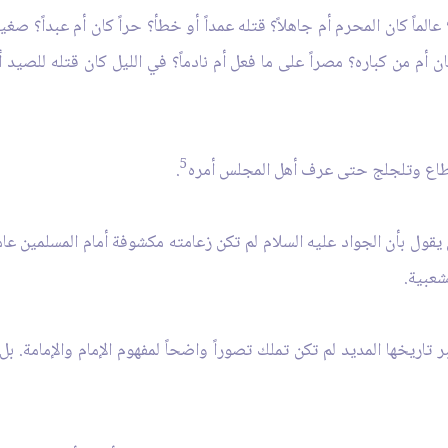
 عالماً كان المحرم أم جاهلاً؟ قتله عمداً أو خطأ؟ حراً كان أم عبداً؟ صغير
أم من كباره؟ مصراً على ما فعل أم نادماً؟ في الليل كان قتله للصيد أم 
5
قطاع وتلجلج حتى عرف أهل المجلس أمره
.
ل بأن الجواد عليه السلام لم تكن زعامته مكشوفة أمام المسلمين عامة 
شعبية.
بر تاريخها المديد لم تكن تملك تصوراً واضحاً لمفهوم الإمام والإمامة. 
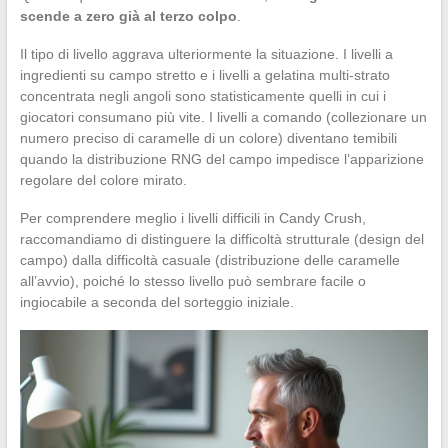
scende a zero già al terzo colpo
.
Il tipo di livello aggrava ulteriormente la situazione. I livelli a
ingredienti su campo stretto e i livelli a gelatina multi-strato
concentrata negli angoli sono statisticamente quelli in cui i
giocatori consumano più vite. I livelli a comando (collezionare un
numero preciso di caramelle di un colore) diventano temibili
quando la distribuzione RNG del campo impedisce l’apparizione
regolare del colore mirato.
Per comprendere meglio i livelli difficili in Candy Crush,
raccomandiamo di distinguere la difficoltà strutturale (design del
campo) dalla difficoltà casuale (distribuzione delle caramelle
all’avvio), poiché lo stesso livello può sembrare facile o
ingiocabile a seconda del sorteggio iniziale.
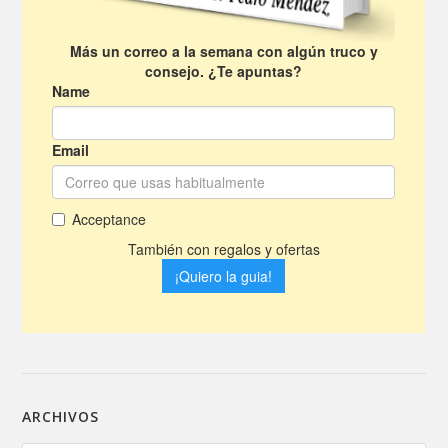
ARCHIVOS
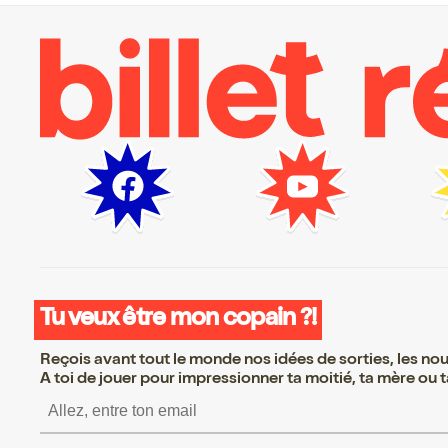
Tu veux être mon copain ?!
Reçois avant tout le monde nos idées de sorties, les nouv
A toi de jouer pour impressionner ta moitié, ta mère ou ta
S’inscrire S’inscrire S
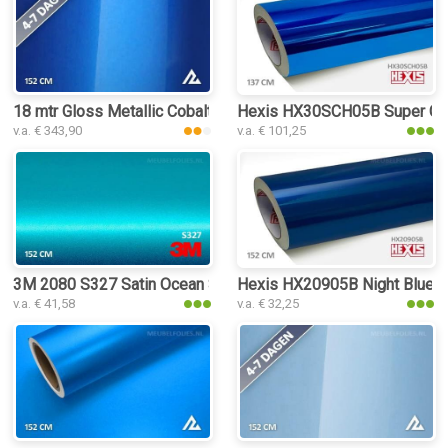
18 mtr Gloss Metallic Cobalt Blue 3148 interieurfolie
Hexis HX30SCH05B Super Chro
v.a. € 343,90
v.a. € 101,25
3M 2080 S327 Satin Ocean Shimmer interieurfolie
Hexis HX20905B Night Blue Met
v.a. € 41,58
v.a. € 32,25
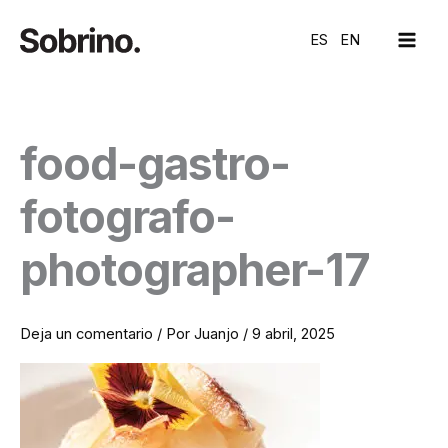
Ir
MAI
al
ES
EN
ME
contenido
food-gastro-
fotografo-
photographer-17
Deja un comentario
/ Por
Juanjo
/
9 abril, 2025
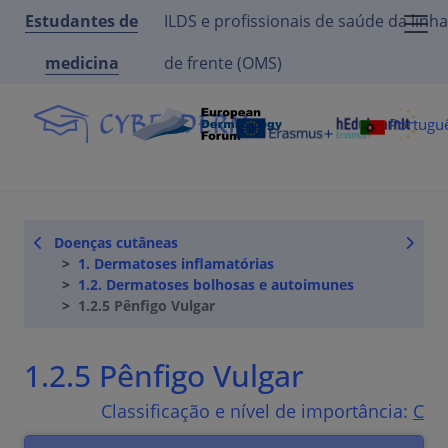
Estudantes de
ILDS e profissionais de saúde da linha
medicina
de frente (OMS)
Portugu
Doenças cutâneas
1. Dermatoses inflamatórias
1.2. Dermatoses bolhosas e autoimunes
1.2.5 Pênfigo Vulgar
1.2.5 Pênfigo Vulgar
Classificação e nível de importância:
C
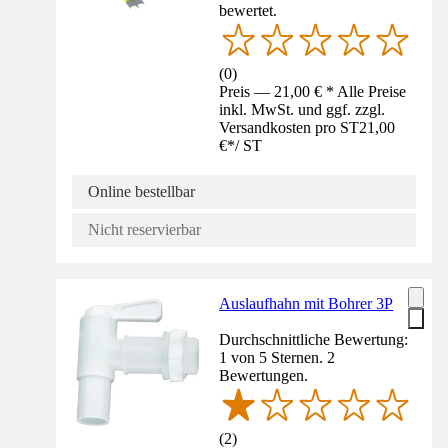
bewertet.
(
0
)
Preis — 21,00 € * Alle Preise
inkl. MwSt. und ggf. zzgl.
Versandkosten pro ST
21,00
€
*
/
ST
Online bestellbar
Nicht reservierbar
Auslaufhahn mit Bohrer 3P
Durchschnittliche Bewertung:
1 von 5 Sternen. 2
Bewertungen.
(
2
)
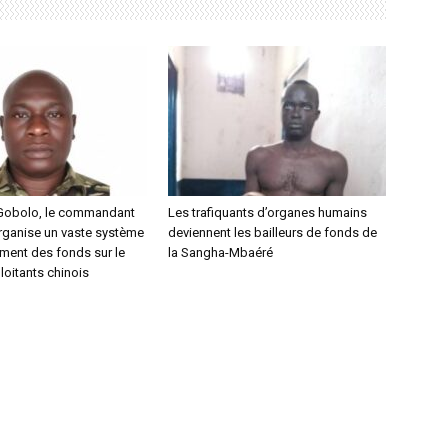
 Gobolo, le commandant
Les trafiquants d’organes humains
ganise un vaste système
deviennent les bailleurs de fonds de
ment des fonds sur le
la Sangha-Mbaéré
loitants chinois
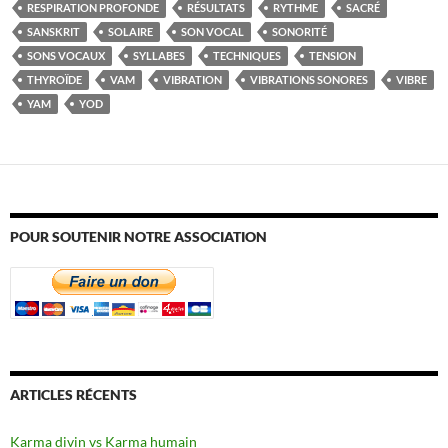
RESPIRATION PROFONDE
RÉSULTATS
RYTHME
SACRÉ
SANSKRIT
SOLAIRE
SON VOCAL
SONORITÉ
SONS VOCAUX
SYLLABES
TECHNIQUES
TENSION
THYROÏDE
VAM
VIBRATION
VIBRATIONS SONORES
VIBRE
YAM
YOD
POUR SOUTENIR NOTRE ASSOCIATION
ARTICLES RÉCENTS
Karma divin vs Karma humain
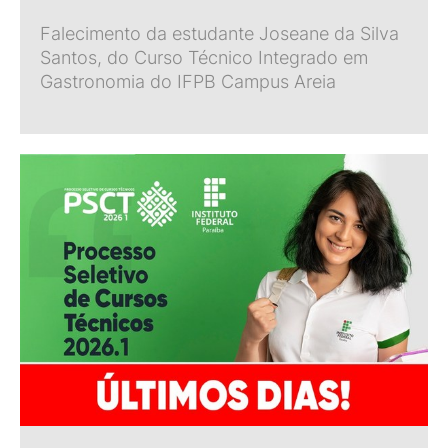
Falecimento da estudante Joseane da Silva
Santos, do Curso Técnico Integrado em
Gastronomia do IFPB Campus Areia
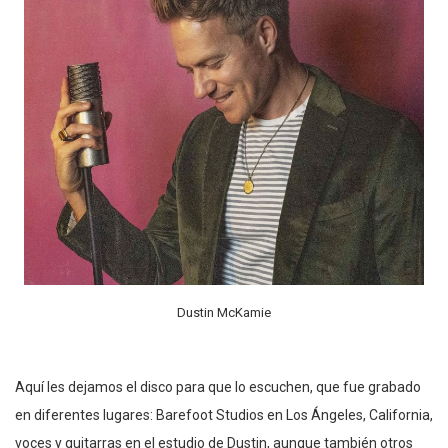
Dustin McKamie
Aquí les dejamos el disco para que lo escuchen, que fue grabado
en diferentes lugares: Barefoot Studios en Los Ángeles, California,
voces y guitarras en el estudio de Dustin, aunque también otros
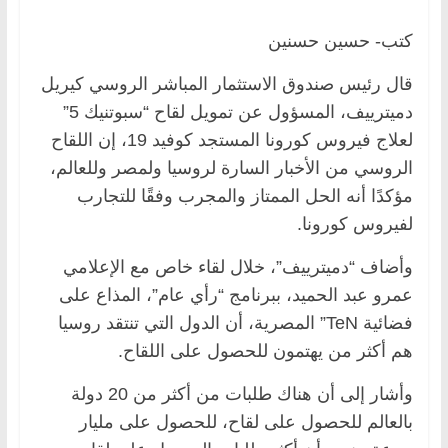
كتب- حسين حسنين
قال رئيس صندوق الاستثمار المباشر الروسي كيريل
دميترييف، المسؤول عن تمويل لقاح “سبوتنيك 5”
لعلاج فيروس كورونا المستجد كوفيد 19، إن اللقاح
الروسي من الأخبار السارة لروسيا ولمصر وللعالم،
مؤكدًا أنه الحل الممتاز والمجرب وفقًا للتجارب
لفيروس كورونا.
وأضاف “دميترييف”، خلال لقاء خاص مع الإعلامي
عمرو عبد الحميد، ببرنامج “رأي عام”، المذاع على
فضائية TeN” المصرية، أن الدول التي تنتقد روسيا
هم أكثر من يهتمون للحصول على اللقاح.
وأشار إلى أن هناك طلبات من أكثر من 20 دولة
بالعالم للحصول على لقاح، للحصول على مليار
* * * * * * *
**Brief:** Write out the lines of the entries above exactly, beginning with the first and ending with the line that contains "giocatori consumano più". No picture goes in.

**Task answer:**
 عالماً كان المحرم أم جاهلاً؟ قتله عمداً أو خطأ؟ حراً كان أم عبداً؟ صغير
أم من كباره؟ مصراً على ما فعل أم نادماً؟ في الليل كان قتله للصيد أم 
5
قطاع وتلجلج حتى عرف أهل المجلس أمره
.
ل بأن الجواد عليه السلام لم تكن زعامته مكشوفة أمام المسلمين عامة 
شعبية.
بر تاريخها المديد لم تكن تملك تصوراً واضحاً لمفهوم الإمام والإمامة. 
scende a zero già al terzo colpo
.
Il tipo di livello aggrava ulteriormente la situazione. I livelli a
ingredienti su campo stretto e i livelli a gelatina multi-strato
concentrata negli angoli sono statisticamente quelli in cui i
giocatori consumano più vite. I livelli a comando (collezionare un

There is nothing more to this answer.